Every bill creates winners and losers. Here's who stands to gain and who bears the cost.

Who Benefits

  • Full-benefit dual eligible individuals who rely on long, continuous nursing care, gaining clearer standards and quality expectations.
  • Medicaid beneficiaries broadly, including those not dual-eligible, who will benefit from standardized care quality and performance measures across states.
  • Private duty nursing agencies and nurses that meet the new standards, gaining clearer licensing expectations and a recognized quality framework.
  • State Medicaid programs and State officials, who will have a unified set of standards and measures to guide program administration and contracting.
  • Accrediting bodies and professional associations that align with national standards and accreditation processes.

Who Bears the Cost

  • Private duty nursing providers may incur costs to hire licensed staff, expand hours of operation for complex-care patients, and achieve compliance with the new standards.
  • State Medicaid programs will incur administrative costs to implement the new standards, revise program guidance, and adapt to updated CFR references.
  • Managed care entities contracting with Medicaid may face contract modifications and data-reporting burdens to align with the new quality measures.
  • Home- and community-based waiver programs may need additional resources to expand services to include continuous skilled nursing and to track enhanced quality measures.
  • Private accrediting bodies and professional associations may incur costs to update accreditation criteria and certification processes to reflect the national standards.

Key Issues

The Core Tension

The central dilemma is whether national quality standards for continuous skilled nursing will meaningfully improve patient outcomes without imposing prohibitive costs or access barriers for states, providers, and beneficiaries, especially in low-resource settings.

The bill promises stronger, nationwide quality standards for a high-need population, but it also creates potential implementation challenges. States could face upfront administrative costs to align benefits, licensing, and measurement systems with the new definitions.

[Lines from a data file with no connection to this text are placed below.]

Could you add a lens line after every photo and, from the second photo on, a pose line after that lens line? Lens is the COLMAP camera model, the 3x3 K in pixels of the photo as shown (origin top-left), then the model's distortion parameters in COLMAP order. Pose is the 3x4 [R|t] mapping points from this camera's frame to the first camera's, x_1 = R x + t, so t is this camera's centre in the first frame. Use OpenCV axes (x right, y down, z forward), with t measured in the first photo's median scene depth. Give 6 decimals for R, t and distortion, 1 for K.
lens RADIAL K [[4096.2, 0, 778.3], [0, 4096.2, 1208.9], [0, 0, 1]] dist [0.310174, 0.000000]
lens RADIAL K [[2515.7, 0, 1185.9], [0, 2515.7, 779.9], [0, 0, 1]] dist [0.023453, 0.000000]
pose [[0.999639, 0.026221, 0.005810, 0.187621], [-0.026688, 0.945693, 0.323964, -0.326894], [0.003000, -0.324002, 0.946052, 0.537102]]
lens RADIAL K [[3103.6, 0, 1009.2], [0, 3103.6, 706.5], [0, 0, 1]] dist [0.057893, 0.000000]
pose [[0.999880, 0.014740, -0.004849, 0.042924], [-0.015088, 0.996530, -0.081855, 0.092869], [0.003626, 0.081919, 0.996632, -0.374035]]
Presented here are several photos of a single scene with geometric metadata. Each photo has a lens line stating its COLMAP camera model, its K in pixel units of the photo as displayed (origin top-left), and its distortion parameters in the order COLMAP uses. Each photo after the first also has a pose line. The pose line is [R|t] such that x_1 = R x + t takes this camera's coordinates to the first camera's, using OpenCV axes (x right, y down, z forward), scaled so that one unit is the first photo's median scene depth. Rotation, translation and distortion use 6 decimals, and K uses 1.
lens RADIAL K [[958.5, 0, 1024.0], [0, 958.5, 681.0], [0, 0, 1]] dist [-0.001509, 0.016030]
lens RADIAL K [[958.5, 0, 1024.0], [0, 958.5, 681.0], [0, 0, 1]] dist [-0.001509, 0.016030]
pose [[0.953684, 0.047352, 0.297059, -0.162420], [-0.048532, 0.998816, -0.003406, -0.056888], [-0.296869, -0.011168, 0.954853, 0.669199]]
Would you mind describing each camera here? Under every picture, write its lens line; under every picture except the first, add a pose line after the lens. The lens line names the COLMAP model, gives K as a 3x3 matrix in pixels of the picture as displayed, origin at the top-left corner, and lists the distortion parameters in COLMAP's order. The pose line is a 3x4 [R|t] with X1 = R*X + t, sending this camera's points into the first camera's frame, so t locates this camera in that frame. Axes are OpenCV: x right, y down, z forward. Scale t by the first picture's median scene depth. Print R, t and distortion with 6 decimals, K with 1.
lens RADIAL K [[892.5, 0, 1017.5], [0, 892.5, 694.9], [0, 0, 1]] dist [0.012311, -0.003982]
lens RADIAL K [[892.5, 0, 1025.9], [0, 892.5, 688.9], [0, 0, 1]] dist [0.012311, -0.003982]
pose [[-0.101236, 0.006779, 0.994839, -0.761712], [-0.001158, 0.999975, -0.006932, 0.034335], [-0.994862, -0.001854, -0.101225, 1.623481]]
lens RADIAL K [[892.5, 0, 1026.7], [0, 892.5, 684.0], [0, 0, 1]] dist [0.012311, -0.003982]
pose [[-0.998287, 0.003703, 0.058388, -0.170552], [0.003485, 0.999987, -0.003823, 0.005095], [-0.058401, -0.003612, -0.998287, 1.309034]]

Providers may confront staffing and training pressures to deliver continuous skilled nursing hours per day for complex-care patients, potentially affecting access if supply cannot meet demand in under-resourced areas. While the legislation carves out a separate CoP framework for Title XVIII, the separation may yield governance and oversight complexities as states implement Medicaid-driven standards alongside existing Medicare-related requirements.

Data collection, reporting, and ongoing review will be essential to demonstrate value and inform future updates, but they will also require robust data infrastructure that some programs may lack.